Тревога Бада, не оставлявшая его во время разговора, вспыхнула с новой силой. Он схватил доктора за петлицу.
— Что у нее?!
— Дифтерия.
Дифтерия — кара за родительский грех! Дифтерия, косящая самых маленьких! Дифтерия-убийца! У Бада было три сестры. Та из них, что прожила дольше других, заболела дифтерией и задохнулась в пятилетнем возрасте. Баду тогда было семь.
Он бросился по тропинке к дому, молнией взлетел по ступенькам крыльца. Дверь открылась и тут же закрылась за ним. Доктор Марш еще мгновение смотрел на освещенное желтым светом унылое пустое крыльцо. Потом, пожав плечами, направился к своему экипажу.
На Амелии был запачканный фартук. Волосы собраны сзади в узел, и от этого ее остренькие скулы и подбородок выступали сильнее. Спина у нее была неестественно прямой. В ее осанке чувствовалась и тревога, и непомерная усталость.
— Я виделся с доктором Маршем, — сказал Бад. — Он рассказал мне.
Она кивнула. Не спрашивая о причинах его внезапного появления, она протиснулась мимо коляски, которая загораживала проход в коридоре. Бад последовал за ней. В комнате Тессы кипел чайник. В комнате пахло уксусом. На абажур был наброшен кусок ткани, затенявший свет.

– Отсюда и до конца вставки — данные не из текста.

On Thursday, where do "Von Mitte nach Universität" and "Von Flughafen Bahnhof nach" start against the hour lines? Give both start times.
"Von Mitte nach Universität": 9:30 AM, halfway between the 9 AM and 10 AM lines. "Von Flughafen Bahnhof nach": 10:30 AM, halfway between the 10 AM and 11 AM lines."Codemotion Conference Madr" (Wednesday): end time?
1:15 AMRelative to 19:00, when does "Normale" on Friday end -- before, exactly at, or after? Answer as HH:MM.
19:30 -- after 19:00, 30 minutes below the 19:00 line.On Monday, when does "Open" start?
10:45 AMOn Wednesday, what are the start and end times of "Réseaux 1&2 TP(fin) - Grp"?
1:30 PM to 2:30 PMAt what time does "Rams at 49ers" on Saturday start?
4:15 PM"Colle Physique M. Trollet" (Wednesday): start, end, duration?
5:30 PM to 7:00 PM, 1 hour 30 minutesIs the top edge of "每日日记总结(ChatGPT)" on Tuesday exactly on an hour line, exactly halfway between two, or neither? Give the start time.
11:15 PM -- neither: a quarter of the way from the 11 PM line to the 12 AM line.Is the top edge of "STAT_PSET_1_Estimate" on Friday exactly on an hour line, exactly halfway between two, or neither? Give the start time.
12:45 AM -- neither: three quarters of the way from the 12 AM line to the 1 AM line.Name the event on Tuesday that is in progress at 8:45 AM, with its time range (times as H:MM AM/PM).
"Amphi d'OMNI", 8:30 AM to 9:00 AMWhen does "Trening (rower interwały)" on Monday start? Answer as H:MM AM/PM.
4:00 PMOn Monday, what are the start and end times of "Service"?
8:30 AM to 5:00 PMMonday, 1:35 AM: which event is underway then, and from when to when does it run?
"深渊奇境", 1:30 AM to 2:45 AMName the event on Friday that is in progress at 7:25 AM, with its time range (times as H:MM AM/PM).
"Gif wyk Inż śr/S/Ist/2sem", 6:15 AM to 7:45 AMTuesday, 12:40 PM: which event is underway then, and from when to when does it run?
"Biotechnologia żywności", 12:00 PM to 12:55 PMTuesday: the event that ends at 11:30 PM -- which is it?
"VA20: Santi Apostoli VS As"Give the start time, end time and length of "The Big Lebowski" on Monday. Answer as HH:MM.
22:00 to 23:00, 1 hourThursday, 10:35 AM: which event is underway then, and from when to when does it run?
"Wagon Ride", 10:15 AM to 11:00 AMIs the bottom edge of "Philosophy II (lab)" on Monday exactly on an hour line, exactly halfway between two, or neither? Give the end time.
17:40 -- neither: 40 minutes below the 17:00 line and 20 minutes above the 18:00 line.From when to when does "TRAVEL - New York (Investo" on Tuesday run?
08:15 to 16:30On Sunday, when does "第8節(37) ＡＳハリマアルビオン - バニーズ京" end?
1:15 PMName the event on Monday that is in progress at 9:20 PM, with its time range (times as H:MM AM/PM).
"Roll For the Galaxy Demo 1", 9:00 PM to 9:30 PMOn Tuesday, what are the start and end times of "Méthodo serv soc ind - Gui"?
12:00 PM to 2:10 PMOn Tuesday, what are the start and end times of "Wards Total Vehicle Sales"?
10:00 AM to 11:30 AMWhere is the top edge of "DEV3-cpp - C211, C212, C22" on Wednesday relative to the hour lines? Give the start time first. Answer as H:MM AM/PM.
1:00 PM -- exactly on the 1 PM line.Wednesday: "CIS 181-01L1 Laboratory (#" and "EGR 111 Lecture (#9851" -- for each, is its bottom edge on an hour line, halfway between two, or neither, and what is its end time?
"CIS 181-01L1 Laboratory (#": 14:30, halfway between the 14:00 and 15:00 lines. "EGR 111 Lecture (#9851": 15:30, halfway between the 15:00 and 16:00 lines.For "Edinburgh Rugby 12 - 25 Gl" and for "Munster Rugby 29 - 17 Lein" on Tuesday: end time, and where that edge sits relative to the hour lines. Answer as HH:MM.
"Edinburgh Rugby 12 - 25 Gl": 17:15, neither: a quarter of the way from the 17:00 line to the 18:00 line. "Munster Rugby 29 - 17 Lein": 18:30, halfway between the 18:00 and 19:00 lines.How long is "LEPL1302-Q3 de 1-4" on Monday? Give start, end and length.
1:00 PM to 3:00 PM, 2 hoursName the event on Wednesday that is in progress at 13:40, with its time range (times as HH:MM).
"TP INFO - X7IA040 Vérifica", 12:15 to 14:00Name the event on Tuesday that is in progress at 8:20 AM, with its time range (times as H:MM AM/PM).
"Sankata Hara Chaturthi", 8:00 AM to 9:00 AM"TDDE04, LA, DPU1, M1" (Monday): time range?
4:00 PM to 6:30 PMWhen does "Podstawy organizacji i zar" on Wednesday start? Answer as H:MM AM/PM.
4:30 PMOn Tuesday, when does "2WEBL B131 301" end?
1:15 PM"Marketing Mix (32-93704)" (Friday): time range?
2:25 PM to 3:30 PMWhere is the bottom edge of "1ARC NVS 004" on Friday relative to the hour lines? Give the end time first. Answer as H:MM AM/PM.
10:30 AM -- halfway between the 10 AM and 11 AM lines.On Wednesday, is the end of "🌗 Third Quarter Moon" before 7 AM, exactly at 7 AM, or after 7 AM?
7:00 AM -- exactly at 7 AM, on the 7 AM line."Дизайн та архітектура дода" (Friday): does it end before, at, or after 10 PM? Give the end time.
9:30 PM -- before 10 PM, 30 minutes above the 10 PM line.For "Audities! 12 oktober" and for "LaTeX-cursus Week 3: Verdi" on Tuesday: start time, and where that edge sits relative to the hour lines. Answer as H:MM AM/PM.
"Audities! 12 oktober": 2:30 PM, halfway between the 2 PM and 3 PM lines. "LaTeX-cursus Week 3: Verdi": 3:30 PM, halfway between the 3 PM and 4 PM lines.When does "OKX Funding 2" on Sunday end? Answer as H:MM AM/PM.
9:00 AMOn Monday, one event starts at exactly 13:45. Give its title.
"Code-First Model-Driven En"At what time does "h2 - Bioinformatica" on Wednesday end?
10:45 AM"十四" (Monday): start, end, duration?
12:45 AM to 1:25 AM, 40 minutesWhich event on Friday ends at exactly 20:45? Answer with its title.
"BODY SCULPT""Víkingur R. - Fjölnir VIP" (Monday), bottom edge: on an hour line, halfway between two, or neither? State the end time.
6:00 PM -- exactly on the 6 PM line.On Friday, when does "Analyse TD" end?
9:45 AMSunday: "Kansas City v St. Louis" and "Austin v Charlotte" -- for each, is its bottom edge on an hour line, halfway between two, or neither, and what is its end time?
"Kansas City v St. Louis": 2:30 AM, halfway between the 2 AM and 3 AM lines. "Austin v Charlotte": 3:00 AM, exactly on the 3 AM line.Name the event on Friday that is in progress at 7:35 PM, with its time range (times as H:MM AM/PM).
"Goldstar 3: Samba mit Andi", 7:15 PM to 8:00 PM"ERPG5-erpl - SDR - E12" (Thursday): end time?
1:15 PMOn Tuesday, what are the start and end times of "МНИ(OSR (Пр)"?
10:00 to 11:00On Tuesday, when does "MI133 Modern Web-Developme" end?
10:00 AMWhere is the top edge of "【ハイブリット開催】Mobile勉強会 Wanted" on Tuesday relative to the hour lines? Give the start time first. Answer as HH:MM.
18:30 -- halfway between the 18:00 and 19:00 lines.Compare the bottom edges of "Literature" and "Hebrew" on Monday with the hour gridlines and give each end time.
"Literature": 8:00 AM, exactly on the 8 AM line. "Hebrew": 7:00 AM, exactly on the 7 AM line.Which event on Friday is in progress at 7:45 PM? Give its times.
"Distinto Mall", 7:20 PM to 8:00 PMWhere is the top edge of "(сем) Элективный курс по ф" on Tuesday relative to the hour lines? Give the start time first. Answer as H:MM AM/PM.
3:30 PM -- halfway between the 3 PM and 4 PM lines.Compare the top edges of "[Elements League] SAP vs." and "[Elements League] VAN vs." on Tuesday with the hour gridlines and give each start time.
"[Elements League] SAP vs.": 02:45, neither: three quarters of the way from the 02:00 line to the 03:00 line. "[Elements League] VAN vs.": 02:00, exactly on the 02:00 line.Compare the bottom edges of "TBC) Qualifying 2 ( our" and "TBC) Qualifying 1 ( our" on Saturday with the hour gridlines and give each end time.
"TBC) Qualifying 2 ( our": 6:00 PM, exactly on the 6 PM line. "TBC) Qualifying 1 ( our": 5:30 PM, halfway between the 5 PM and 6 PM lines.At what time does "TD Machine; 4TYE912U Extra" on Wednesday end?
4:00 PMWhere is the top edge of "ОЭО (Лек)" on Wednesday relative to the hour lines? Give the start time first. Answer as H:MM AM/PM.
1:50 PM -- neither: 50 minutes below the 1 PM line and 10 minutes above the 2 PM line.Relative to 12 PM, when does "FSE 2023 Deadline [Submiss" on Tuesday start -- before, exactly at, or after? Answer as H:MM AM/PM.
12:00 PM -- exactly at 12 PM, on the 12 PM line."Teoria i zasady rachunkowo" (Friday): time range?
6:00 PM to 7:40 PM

Тесса лежала в своей колыбельке и тяжело дышала. Глаза у нее были закрыты, но она не спала. Бад увидел, что она непрерывно беспокойно оттягивает фланелевую повязку на горле. Он перегнулся к ней через перильца кровати.
— Привет, Тесса.
Глазки ее открылись, голубые глазки с черными ресничками, такие же, как те, что он ежедневно видел, стоя перед зеркалом. Они блестели от жара.
— Это я, — сказал он тихо. — Бад. Я пришел.
Он откинул у нее со лба прядь мягких влажных волос. Такие черные волосы были у его испаноязычных предков. У служанки из племени Йанг На, которая давным-давно умерла.
«Тесса, — подумал он. — Тесса. Почему я был уверен, что это не мой ребенок? Почему мои мысли крутились вокруг того, что она не от меня? Что со мной было? Что?» Его сознание боролось с враждебной абстракцией. Может, ему необходимо было иметь перед глазами живой символ измены, для того чтобы дать выход своему горю? И он выбрал этого ребенка как символ осквернения и утраты любви. Ему требовался объект для ненависти, и он избрал эту малышку. «Она так похожа на маму. А почему бы и нет? Она моя дочь! Моя!»